Cu-doping of calcium phosphate bioceramics: From mechanism to the control of cytotoxicity.

In this study, the Cu-doping mechanism of Biphasic Calcium Phosphate (BCP) was thoroughly investigated, as was its ionic release behavior, in order to elucidate cytotoxicity features of these bioceramics. BCP are composed of hydroxyapatite (Ca10 (PO4 )6 (OH)2 ) and β-TCP (Ca3 (PO4 )2 ). The two phases present two different doping mechanisms. Incorporation into the β-TCP structure is achieved at around 700 °C thanks to a substitution mechanism leading to the Cu-doped Ca3- x Cux (PO4 )2 compound. Incorporation into the HAp structure is achieved thanks to an interstitial mechanism that is limited to a Cu-poor HAp phase for temperatures below 1100 °C (Ca10 Cux (PO4 )6 (OH)2-2 x O2 x with x < 0.1). Above 1100 °C, the same interstitial mechanism leads to the formation of a Cu-rich HAp mixed-valence phase (Ca10 Cu2+ x Cu+ y (PO4 )6 (OH)2-2 x-y O2 x+y with x + y ∼ 0.5). The formation of both high-temperature Cu-doped α-TCP and Cu3 (PO4 )2 phases above 1100 °C induces a transformation into the Cu-rich HAp phase on cooling. The linear OCuO oxocuprate entity was confirmed by EXAFS spectroscopy, and the mixed Cu+ /Cu2+ valence was evidenced by XPS analyses. Ionic releases (Cu+ /Cu2+ , Ca2+ , PO4 2- and OH- ) in water and in simulated body media were investigated on as-synthesized ceramics to establish a pretreatment before biological applications. Finally the cytotoxicity of pretreated disks was evaluated, and results confirm that Cu-doped BCP samples are promising bioceramics for bone substitutes and/or prosthesis coatings.

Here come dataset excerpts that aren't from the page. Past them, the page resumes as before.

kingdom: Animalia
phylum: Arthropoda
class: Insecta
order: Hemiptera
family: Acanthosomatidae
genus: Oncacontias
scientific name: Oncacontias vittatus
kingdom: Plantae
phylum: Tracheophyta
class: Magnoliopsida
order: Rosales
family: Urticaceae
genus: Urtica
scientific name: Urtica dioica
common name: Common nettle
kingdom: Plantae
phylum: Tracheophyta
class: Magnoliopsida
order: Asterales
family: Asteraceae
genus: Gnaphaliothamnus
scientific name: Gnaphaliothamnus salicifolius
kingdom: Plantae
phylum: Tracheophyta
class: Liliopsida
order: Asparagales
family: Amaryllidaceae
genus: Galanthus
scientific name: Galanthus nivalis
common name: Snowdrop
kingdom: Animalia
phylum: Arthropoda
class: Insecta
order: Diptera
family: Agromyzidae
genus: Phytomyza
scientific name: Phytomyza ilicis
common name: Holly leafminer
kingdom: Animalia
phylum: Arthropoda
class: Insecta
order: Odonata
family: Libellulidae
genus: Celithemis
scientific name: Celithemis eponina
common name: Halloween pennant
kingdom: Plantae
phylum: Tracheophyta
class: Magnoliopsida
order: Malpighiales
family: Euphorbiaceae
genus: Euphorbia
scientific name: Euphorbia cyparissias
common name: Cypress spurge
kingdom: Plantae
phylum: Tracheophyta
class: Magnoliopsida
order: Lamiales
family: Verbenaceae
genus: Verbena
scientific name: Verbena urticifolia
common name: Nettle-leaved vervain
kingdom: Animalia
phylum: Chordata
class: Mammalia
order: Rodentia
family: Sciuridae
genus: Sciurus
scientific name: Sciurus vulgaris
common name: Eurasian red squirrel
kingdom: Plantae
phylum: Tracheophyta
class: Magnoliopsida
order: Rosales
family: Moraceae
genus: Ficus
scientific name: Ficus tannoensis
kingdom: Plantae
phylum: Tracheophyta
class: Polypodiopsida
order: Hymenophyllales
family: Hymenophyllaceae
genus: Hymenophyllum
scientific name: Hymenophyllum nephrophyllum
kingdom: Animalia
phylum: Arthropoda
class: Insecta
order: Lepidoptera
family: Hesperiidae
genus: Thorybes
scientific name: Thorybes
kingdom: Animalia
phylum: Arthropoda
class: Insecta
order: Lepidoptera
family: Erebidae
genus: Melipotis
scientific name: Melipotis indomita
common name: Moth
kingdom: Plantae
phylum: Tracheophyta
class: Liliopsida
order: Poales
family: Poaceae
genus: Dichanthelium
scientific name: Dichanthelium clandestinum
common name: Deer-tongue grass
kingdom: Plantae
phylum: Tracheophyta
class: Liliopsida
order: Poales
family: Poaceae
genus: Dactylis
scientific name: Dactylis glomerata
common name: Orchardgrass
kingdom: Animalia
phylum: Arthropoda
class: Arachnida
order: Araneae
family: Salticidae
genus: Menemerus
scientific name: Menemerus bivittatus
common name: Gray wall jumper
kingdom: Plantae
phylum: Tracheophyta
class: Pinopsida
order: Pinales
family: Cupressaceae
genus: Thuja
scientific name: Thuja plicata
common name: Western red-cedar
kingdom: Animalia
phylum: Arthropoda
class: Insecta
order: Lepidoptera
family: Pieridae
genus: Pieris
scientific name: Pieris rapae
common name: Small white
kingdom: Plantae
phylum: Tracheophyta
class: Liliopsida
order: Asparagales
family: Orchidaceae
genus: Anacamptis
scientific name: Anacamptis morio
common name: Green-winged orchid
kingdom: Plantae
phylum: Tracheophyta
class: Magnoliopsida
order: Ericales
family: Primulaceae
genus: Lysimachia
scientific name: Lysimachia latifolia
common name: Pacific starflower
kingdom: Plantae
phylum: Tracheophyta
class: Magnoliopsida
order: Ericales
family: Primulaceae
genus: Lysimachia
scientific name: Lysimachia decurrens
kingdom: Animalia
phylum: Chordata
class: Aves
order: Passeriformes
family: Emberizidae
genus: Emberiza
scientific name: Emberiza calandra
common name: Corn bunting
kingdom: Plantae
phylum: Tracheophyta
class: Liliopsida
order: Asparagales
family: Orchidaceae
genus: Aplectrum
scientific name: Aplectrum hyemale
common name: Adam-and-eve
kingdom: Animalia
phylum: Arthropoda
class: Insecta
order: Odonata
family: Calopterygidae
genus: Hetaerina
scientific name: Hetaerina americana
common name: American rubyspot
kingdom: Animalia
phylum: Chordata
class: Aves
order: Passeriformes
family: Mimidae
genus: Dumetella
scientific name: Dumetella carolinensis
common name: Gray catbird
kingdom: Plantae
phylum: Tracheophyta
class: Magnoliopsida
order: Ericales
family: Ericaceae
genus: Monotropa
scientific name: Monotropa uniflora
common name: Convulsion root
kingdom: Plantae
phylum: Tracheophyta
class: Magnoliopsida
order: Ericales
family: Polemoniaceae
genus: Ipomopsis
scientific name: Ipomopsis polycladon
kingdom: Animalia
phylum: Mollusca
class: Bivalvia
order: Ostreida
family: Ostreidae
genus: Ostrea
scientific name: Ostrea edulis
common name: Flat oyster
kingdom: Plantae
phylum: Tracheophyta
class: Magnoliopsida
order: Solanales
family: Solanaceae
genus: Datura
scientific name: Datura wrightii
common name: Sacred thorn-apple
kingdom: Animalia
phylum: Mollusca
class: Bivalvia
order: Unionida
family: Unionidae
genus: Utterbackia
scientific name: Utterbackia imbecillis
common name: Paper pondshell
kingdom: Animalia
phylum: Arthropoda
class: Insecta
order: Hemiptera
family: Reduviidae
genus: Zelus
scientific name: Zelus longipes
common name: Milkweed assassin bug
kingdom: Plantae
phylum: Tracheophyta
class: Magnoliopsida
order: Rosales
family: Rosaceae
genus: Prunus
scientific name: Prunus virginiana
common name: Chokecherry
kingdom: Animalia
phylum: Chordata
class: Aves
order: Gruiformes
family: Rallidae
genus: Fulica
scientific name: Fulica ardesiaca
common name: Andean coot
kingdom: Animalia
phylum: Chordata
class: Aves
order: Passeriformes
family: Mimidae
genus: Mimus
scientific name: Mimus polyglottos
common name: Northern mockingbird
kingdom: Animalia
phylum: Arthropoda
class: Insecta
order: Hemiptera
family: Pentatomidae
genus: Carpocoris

STATEMENT OF SIGNIFICANCE: Biphasic Calcium Phosphates (BCP) are bioceramics composed of hydroxyapatite (HAp, Ca10 (PO4 )6 (OH)2 ) and beta-Tricalium Phosphate (β-TCP, Ca3 (PO4 )2 ). Because their chemical and mineral composition closely resembles that of the mineral component of bone, they are potentially interesting candidates for bone repair surgery. Doping can advantageously be used to improve their biological behaviors; however, it is important to describe the doping mechanism of BCP thoroughly in order to fully appraise the benefit of the doping process. The present paper scrutinizes in detail the incorporation of copper cation in order to correctly interpret the behavior of the Cu-doped bioceramic in biological fluid. The understanding of the copper doping mechanism, related to doping mechanism of others 3d-metal cations, makes it possible to explain the rates and kinetic of release of the dopant in biological medium. Finally, the knowledge of the behavior of the copper doped ceramic in biological environment allowed the tuning of its cytotoxicity properties. The present study resulted on pre-treated ceramic disks which have been evaluated as promising biocompatible ceramic for bone substitute and/or prosthesis coating: good adherence of bone marrow cells with good cell viability.